## Instructions for the task
Return the count of lines in the following records that include "knee", and nothing more.

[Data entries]
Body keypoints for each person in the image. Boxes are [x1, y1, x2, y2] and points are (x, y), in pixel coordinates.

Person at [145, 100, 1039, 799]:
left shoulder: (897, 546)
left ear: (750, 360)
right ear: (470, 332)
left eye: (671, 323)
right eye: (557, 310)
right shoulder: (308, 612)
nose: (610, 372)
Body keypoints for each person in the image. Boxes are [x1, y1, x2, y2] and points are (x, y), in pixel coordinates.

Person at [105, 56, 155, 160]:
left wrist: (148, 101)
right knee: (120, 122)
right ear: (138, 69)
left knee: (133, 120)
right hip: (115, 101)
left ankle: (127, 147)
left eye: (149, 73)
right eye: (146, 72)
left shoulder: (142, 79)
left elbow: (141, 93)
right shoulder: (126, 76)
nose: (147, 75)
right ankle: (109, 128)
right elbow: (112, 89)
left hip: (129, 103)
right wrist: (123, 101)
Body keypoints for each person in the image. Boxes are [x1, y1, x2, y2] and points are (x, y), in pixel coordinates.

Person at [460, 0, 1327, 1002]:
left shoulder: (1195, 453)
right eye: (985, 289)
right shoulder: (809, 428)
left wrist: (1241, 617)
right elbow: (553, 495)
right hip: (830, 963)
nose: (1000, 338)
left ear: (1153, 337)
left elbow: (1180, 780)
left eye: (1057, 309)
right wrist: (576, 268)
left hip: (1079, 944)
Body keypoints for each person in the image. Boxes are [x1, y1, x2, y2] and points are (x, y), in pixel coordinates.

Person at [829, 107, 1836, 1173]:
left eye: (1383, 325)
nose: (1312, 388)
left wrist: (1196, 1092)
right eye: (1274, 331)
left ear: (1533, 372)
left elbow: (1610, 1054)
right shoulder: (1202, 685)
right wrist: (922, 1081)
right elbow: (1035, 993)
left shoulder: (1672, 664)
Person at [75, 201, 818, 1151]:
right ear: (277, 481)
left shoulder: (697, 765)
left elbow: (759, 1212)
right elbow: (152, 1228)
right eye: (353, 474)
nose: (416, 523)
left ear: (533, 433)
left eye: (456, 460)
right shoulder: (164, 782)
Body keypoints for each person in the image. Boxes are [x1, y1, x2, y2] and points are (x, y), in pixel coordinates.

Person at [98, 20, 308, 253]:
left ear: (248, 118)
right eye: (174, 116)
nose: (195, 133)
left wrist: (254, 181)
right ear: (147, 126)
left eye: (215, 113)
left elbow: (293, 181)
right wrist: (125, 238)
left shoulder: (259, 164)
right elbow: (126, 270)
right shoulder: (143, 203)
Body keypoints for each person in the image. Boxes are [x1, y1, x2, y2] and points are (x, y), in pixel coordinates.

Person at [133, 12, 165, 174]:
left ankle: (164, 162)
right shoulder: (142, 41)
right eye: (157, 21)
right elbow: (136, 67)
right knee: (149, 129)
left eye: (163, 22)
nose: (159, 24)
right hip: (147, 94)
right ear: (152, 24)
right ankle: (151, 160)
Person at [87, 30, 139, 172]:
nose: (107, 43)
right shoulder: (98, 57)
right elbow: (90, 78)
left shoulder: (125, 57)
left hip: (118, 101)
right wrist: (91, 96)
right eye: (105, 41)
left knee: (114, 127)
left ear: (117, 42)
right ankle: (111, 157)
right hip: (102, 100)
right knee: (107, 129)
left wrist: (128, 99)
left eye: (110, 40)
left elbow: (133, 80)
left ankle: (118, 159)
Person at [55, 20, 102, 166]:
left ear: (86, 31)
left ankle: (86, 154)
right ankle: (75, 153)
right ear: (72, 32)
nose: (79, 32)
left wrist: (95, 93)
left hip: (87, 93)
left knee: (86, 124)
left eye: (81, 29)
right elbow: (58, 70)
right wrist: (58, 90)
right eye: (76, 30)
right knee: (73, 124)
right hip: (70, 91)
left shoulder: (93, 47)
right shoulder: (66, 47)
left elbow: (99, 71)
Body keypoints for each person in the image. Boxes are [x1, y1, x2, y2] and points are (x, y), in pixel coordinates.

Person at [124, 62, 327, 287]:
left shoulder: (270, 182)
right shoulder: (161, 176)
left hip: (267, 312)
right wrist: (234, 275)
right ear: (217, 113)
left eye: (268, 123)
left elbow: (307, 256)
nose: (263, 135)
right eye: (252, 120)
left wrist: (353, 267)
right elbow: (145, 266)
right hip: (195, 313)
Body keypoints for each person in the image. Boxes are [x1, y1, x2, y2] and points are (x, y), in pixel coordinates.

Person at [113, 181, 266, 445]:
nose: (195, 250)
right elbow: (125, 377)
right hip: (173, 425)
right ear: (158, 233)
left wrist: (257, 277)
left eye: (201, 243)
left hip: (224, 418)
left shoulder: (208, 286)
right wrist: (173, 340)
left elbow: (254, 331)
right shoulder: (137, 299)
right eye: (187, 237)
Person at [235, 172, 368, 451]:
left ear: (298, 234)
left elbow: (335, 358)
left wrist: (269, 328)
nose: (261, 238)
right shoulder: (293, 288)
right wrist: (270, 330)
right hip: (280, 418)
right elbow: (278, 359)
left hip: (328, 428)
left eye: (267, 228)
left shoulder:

## Output of the exercise
7